Provided text →

-=-=-

SPSSX Discussion

Help with model methodology

Classic

List

Threaded

3 messages Options

Cardiff Tyke

Help with model methodology

Hi,

I've been tasked with creating a model to predict responses from cases over an 84 month period based on historical data (this data only dates back around 30 months). The responses are scale (normally 0-1000, but occasionally larger) and I have roughly 100 variables to use to try and predict the responses of new cases added. I have a historical sample size of around 1 million cases.

I'm not sure where to start with the methodology for this project. Am I better served creating a regression model for each months response (1-30) and then performing a time series analysis for the remaining months? Do I try and segment the cases first and then begin the analysis?

Any help would be appreciated before I'm swamped with it all!

Regards,
JC

___________________________________________________________
Yahoo! Mail is the world's favourite email. Don't settle for less, sign up for
your free account today http://uk.rd.yahoo.com/evt=44106/*http://uk.docs.yahoo.com/mail/winter07.html

Maguin, Eugene

Re: Help with model methodology

Cardiff,

>>I've been tasked with creating a model to predict responses from cases
over an 84 month period based on historical data (this data only dates back
around 30 months). The responses are scale (normally 0-1000, but
occasionally larger) and I have roughly 100 variables to use to try and
predict the responses of new cases added. I have a historical sample size
of around 1 million cases.

-=-=-

Excerpted records →
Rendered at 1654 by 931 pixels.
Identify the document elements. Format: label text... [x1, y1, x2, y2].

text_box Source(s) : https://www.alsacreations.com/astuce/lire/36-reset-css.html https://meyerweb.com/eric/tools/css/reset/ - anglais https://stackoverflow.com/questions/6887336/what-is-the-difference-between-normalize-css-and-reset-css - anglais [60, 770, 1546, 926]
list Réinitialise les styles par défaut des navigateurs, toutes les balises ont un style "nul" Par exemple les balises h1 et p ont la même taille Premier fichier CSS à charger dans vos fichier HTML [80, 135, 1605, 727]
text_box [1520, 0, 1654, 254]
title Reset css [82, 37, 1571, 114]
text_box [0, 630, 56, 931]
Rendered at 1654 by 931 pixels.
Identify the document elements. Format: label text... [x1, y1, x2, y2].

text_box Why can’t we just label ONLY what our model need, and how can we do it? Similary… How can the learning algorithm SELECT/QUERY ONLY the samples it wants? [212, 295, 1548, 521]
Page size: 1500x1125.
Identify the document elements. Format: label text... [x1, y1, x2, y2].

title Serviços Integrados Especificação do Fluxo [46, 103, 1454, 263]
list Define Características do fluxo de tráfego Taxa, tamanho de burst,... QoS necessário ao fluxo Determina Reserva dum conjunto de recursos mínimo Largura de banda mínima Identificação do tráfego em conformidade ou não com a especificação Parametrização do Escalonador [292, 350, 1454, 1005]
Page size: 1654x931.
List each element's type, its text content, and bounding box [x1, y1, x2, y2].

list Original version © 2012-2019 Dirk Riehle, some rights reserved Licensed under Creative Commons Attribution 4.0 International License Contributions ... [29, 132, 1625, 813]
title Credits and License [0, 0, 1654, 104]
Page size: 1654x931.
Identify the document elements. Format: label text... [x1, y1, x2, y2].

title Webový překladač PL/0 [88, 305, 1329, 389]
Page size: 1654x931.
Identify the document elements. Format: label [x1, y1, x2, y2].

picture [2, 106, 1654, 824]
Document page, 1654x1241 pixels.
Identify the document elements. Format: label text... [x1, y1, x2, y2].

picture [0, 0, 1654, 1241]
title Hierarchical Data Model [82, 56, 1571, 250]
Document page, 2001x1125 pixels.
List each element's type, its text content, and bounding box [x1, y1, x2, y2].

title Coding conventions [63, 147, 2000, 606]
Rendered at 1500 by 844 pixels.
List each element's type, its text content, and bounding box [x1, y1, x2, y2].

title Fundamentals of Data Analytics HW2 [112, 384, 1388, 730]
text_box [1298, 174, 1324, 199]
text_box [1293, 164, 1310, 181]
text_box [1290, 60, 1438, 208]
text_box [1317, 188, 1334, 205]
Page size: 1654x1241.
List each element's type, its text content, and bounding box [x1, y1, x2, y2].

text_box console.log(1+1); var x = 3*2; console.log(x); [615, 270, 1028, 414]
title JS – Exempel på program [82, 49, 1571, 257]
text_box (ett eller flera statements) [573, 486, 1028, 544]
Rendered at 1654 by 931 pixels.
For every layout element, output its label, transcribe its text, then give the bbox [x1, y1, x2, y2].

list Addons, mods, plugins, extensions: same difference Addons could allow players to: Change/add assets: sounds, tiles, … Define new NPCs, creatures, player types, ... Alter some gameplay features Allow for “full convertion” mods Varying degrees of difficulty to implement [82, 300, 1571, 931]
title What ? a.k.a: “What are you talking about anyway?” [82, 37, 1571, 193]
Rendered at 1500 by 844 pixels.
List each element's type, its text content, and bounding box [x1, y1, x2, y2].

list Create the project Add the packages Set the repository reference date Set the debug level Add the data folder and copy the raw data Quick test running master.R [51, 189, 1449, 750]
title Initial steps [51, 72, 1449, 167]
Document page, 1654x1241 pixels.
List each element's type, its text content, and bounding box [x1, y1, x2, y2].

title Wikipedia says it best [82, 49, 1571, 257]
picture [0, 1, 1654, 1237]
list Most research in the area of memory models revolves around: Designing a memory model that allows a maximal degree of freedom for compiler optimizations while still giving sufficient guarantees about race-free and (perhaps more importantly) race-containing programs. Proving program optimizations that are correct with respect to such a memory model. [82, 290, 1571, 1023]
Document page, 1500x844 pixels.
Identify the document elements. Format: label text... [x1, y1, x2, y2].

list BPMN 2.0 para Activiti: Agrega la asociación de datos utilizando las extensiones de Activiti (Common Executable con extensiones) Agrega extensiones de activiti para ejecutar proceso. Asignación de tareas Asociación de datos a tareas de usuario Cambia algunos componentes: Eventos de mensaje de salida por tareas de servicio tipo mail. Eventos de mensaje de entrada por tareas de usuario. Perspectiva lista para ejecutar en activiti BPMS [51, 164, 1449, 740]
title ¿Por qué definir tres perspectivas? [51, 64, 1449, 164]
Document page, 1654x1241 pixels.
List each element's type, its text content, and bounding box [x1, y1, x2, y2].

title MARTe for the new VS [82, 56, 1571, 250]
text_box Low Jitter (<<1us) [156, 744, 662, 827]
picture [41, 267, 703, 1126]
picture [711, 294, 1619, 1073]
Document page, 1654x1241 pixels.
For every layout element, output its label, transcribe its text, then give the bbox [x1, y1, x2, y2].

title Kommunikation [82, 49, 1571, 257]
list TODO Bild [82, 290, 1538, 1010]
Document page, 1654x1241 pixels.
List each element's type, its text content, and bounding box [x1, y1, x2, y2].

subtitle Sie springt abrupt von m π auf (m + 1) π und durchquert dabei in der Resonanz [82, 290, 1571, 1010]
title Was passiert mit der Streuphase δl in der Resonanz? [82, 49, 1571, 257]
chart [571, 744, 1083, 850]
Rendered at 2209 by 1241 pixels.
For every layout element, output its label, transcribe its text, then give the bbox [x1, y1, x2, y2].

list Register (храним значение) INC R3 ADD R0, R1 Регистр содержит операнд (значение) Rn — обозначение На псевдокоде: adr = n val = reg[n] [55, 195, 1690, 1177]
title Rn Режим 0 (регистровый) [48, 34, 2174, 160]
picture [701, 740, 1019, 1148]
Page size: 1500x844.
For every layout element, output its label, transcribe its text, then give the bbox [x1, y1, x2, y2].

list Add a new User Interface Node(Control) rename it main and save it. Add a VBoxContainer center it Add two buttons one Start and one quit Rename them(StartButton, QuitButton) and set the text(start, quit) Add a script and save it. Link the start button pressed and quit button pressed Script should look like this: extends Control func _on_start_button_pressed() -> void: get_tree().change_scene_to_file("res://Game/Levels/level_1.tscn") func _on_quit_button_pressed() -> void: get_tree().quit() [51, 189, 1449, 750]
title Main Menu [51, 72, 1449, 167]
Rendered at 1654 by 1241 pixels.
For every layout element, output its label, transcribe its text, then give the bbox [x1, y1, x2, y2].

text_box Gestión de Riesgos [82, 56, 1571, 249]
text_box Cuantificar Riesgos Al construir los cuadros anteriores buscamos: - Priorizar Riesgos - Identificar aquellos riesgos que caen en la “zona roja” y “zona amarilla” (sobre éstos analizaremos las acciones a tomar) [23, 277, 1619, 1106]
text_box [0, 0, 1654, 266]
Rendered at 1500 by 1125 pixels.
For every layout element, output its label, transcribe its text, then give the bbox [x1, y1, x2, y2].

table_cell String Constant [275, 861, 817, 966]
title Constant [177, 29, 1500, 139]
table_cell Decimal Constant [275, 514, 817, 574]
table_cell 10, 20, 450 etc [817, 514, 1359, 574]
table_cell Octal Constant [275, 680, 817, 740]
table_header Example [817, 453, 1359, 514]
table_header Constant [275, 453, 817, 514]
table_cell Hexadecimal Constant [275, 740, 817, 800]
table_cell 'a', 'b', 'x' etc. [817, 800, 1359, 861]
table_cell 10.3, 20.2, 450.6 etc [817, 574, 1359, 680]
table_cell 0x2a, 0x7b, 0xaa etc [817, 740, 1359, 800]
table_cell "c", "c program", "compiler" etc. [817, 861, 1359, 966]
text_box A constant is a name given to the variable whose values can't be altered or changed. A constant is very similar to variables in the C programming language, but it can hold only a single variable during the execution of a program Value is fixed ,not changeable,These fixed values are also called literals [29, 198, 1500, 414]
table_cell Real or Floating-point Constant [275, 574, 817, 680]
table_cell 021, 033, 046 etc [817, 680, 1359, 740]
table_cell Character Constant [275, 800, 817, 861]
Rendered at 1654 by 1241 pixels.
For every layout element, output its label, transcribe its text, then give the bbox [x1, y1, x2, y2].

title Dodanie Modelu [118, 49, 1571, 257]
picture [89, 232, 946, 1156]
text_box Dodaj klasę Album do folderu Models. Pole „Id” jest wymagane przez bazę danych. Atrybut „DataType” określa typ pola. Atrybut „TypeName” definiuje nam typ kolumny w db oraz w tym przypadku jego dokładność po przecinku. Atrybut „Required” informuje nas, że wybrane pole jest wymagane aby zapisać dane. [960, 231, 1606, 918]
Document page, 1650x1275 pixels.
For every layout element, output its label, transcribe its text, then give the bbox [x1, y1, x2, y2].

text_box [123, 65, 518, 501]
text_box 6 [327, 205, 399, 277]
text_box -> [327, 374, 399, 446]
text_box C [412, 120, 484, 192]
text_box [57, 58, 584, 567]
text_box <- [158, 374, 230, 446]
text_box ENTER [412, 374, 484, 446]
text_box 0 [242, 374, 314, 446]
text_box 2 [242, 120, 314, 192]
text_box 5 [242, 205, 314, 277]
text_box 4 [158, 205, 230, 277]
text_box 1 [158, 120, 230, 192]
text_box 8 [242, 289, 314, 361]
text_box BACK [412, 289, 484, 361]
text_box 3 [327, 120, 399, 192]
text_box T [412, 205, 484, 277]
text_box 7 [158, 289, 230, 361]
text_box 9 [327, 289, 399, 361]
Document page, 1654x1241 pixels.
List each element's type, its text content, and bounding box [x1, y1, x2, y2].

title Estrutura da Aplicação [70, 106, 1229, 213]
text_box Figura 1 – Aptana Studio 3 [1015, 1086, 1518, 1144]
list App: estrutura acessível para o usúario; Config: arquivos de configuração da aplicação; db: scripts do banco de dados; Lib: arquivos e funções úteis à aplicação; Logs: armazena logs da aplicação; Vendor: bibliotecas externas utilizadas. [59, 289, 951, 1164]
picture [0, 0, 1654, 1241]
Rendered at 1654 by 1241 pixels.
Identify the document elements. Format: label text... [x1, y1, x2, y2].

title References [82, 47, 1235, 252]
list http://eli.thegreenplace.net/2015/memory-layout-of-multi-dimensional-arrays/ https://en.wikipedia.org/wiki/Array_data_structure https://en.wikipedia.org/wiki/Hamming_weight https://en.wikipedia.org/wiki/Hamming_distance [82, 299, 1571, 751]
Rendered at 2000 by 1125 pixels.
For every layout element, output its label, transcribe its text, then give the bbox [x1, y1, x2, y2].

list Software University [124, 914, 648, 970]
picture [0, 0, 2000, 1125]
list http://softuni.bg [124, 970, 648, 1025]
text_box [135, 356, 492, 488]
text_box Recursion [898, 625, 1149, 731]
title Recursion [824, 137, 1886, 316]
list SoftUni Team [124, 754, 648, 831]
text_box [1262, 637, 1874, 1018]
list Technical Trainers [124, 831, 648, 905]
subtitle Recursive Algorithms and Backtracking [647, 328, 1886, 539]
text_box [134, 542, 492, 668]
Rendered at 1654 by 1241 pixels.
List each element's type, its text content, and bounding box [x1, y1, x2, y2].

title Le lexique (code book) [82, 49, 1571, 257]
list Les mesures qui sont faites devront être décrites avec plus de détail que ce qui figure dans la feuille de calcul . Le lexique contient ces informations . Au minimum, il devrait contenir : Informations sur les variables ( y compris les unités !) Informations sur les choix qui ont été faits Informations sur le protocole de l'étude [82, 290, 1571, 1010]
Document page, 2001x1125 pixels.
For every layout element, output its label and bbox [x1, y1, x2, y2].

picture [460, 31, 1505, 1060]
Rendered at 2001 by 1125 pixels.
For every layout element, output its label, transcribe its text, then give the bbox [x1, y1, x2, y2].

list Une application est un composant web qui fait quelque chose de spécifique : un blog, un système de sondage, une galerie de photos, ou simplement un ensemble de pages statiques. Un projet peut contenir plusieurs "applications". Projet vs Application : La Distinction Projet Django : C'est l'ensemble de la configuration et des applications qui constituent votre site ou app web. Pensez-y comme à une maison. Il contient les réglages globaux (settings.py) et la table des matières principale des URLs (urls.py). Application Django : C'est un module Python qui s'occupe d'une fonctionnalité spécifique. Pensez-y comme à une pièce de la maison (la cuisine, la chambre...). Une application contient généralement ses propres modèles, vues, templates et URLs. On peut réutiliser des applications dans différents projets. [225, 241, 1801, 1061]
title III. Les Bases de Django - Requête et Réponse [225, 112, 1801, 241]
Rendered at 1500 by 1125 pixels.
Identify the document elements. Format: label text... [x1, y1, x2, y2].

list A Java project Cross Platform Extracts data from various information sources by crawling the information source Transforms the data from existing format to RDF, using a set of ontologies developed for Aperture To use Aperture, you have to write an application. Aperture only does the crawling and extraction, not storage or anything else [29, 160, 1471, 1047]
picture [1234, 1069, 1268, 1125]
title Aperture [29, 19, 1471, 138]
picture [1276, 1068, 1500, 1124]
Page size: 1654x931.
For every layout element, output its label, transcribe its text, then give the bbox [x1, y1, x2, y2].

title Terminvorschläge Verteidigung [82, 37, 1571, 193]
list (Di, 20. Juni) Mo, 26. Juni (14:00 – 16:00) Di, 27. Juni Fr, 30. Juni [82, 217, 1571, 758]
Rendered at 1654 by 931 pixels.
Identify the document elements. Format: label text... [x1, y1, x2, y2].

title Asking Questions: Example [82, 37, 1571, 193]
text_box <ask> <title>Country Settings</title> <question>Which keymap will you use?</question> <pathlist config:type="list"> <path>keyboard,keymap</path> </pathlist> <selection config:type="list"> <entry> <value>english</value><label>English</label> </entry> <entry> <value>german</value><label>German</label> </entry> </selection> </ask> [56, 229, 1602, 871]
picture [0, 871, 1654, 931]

-=-=-

What this exercise asks →
• A. According to the model methodology thread, roughly how many variables are available for predicting the responses of new cases?
• B. Pick up the model methodology thread where it stops and continue it.
The items bear no relation to the model methodology thread.

Responses by task →
• A. Roughly 100 variables.

• B.
Perhaps others will understand exactly what you have in mind but I don't.
More information about the project would be useful in addition to answers to
some specific questions. Maybe the first question concerns the specific
design of the historical and ongoing dataset. Does the historical and the
ongoing dataset have the same design structure? If no, how do they differ?
Were the 1 million cases assessed once (when?) or multiple times (if yes,
how many times?) at regular intervals or at irregular intervals? Do all 1
million have 30 months of followup? What is it that you are trying to
predict? What does the distribution of the response look like? Normal?
J-shaped? Continuous or categorical?

That might do for starters. Please post replies back to the list for all to
see.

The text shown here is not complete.